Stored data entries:
:::::
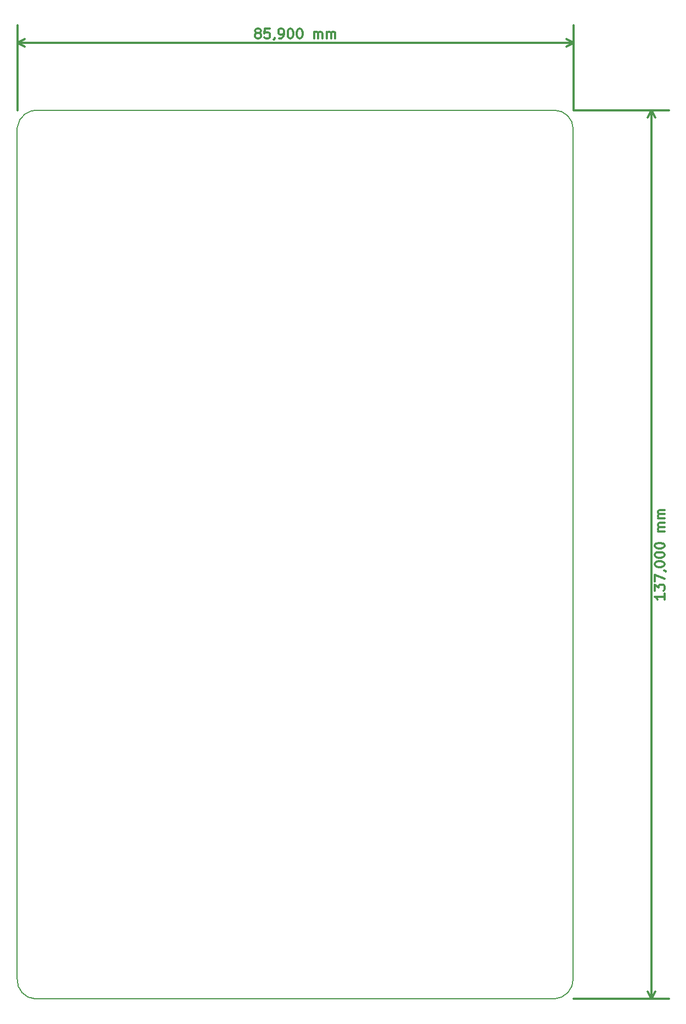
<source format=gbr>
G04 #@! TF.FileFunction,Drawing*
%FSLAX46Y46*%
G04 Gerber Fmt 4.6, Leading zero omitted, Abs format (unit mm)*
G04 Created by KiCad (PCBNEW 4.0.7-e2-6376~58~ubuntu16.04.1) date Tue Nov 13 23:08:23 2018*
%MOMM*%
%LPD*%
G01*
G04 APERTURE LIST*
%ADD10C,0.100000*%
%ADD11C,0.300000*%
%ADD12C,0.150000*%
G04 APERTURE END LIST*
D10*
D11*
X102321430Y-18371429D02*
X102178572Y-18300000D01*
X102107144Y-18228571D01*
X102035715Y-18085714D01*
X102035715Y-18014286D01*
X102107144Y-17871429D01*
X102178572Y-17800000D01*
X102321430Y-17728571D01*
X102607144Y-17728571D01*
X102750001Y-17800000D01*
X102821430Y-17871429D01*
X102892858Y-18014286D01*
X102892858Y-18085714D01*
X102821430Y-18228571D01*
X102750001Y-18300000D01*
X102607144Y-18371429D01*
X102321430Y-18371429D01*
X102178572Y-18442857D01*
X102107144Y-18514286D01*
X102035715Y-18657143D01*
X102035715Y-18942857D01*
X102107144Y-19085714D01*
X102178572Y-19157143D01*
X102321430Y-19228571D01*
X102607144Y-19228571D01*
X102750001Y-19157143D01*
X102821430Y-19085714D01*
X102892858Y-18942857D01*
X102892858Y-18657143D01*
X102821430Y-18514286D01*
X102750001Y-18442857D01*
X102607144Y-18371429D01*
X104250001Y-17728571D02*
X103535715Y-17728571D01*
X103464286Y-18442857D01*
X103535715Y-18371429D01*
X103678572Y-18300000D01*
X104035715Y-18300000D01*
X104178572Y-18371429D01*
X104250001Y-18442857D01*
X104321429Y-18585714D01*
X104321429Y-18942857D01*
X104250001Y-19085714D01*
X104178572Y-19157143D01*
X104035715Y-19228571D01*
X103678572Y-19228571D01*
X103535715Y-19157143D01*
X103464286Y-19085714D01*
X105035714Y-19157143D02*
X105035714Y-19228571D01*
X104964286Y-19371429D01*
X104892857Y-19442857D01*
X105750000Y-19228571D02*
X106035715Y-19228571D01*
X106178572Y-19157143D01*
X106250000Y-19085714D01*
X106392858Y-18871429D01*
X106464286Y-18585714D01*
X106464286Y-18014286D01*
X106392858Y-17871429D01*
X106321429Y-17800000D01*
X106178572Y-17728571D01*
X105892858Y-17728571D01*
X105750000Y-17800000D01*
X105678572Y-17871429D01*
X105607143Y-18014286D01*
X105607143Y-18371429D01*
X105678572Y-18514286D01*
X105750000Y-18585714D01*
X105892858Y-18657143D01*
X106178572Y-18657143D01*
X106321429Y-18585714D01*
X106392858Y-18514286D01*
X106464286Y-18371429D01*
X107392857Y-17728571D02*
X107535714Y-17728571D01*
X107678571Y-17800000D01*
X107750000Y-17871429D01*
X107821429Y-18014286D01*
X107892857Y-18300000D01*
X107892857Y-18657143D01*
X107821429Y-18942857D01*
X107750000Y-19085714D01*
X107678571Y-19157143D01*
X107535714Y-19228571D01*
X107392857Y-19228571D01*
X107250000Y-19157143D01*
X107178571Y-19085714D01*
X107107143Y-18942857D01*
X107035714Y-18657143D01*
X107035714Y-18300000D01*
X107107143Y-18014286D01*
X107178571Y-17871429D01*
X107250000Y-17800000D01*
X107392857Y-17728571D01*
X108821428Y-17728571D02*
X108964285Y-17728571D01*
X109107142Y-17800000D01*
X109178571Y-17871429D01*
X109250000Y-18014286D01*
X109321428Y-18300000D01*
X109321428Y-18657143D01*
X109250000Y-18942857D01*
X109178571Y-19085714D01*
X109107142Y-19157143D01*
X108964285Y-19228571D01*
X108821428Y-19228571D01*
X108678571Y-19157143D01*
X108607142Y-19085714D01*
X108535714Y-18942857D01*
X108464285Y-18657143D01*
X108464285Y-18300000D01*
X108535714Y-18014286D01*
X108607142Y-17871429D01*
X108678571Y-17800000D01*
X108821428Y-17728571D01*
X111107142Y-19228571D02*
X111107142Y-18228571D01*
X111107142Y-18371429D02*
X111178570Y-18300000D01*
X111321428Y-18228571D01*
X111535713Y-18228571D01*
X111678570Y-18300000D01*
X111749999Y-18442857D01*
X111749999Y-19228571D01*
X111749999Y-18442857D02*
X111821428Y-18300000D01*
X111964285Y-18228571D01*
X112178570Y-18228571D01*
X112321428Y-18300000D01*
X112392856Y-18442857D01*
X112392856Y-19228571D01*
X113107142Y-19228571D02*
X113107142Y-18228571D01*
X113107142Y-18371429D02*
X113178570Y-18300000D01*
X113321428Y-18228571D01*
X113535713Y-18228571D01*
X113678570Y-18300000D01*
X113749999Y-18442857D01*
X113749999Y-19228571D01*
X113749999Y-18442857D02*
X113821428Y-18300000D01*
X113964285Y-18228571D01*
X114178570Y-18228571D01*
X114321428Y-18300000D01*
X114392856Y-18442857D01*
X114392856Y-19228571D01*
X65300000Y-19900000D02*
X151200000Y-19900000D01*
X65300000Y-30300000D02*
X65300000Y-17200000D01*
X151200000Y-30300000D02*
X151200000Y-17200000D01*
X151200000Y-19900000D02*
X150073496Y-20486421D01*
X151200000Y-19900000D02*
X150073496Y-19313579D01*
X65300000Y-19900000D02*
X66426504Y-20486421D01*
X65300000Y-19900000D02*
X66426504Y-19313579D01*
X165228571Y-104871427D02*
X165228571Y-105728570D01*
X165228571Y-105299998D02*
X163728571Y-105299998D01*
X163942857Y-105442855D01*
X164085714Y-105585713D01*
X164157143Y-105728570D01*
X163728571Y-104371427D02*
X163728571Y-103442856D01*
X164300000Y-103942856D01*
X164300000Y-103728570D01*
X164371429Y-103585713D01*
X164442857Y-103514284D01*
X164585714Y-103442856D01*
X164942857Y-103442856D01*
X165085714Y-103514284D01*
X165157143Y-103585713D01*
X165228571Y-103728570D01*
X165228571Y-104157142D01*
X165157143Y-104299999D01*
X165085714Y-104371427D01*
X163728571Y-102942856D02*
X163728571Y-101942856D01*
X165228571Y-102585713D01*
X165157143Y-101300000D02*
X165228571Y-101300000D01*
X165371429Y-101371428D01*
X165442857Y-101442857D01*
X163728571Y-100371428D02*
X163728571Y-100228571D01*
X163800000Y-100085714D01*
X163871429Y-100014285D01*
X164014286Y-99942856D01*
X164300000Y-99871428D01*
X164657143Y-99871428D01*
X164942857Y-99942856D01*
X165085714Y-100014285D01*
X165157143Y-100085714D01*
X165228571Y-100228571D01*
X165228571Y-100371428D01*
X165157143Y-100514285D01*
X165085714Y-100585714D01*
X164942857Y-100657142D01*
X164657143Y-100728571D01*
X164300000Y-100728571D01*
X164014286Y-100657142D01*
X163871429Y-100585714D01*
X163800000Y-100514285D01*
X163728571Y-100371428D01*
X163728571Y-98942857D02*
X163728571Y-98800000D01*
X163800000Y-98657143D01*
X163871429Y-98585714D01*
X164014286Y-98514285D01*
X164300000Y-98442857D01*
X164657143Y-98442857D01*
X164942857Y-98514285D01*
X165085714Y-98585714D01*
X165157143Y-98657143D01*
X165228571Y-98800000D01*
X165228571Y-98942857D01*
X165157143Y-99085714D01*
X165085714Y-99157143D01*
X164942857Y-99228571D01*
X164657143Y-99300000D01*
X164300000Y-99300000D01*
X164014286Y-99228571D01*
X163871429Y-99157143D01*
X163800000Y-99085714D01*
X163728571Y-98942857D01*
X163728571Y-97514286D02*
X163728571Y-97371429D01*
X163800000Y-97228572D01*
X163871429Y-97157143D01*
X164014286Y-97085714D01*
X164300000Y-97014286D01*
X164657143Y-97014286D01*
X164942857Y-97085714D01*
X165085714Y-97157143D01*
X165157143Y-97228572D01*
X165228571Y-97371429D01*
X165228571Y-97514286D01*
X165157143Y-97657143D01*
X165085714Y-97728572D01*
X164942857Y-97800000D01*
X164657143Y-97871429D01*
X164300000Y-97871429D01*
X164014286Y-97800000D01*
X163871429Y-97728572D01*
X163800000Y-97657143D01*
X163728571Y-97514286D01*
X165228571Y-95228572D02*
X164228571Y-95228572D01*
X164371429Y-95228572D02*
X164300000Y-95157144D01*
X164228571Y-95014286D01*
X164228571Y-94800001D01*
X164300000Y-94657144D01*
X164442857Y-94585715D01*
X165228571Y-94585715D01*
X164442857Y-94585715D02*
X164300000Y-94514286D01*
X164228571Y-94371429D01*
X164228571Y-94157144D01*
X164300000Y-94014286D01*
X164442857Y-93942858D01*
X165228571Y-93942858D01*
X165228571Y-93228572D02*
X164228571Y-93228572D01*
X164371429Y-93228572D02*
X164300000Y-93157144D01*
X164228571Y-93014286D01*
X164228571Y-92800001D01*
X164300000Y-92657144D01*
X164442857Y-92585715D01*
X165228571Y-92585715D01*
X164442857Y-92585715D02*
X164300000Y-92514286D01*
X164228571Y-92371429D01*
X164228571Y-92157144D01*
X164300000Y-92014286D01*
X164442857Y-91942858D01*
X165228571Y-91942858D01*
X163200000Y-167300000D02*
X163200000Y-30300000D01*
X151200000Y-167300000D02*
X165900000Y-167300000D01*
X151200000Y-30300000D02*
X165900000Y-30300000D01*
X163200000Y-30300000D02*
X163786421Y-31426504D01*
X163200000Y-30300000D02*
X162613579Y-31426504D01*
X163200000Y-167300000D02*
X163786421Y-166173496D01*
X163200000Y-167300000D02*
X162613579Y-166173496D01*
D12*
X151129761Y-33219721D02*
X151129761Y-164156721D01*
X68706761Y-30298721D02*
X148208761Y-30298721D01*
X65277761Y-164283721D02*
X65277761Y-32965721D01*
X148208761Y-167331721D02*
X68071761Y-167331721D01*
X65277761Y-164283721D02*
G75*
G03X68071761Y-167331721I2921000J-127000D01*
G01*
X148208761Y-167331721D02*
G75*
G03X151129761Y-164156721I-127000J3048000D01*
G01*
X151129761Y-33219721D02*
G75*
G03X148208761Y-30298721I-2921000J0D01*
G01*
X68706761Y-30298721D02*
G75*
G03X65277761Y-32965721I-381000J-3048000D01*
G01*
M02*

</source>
:::::
§ Try it:
Exactly the lines from the top of the entries through the line with "X102321430Y-18371429D02*", inclusive, must be given again, with every picture omitted.

§ Solution for this problem:
<source format=gbr>
G04 #@! TF.FileFunction,Drawing*
%FSLAX46Y46*%
G04 Gerber Fmt 4.6, Leading zero omitted, Abs format (unit mm)*
G04 Created by KiCad (PCBNEW 4.0.7-e2-6376~58~ubuntu16.04.1) date Tue Nov 13 23:08:23 2018*
%MOMM*%
%LPD*%
G01*
G04 APERTURE LIST*
%ADD10C,0.100000*%
%ADD11C,0.300000*%
%ADD12C,0.150000*%
G04 APERTURE END LIST*
D10*
D11*
X102321430Y-18371429D02*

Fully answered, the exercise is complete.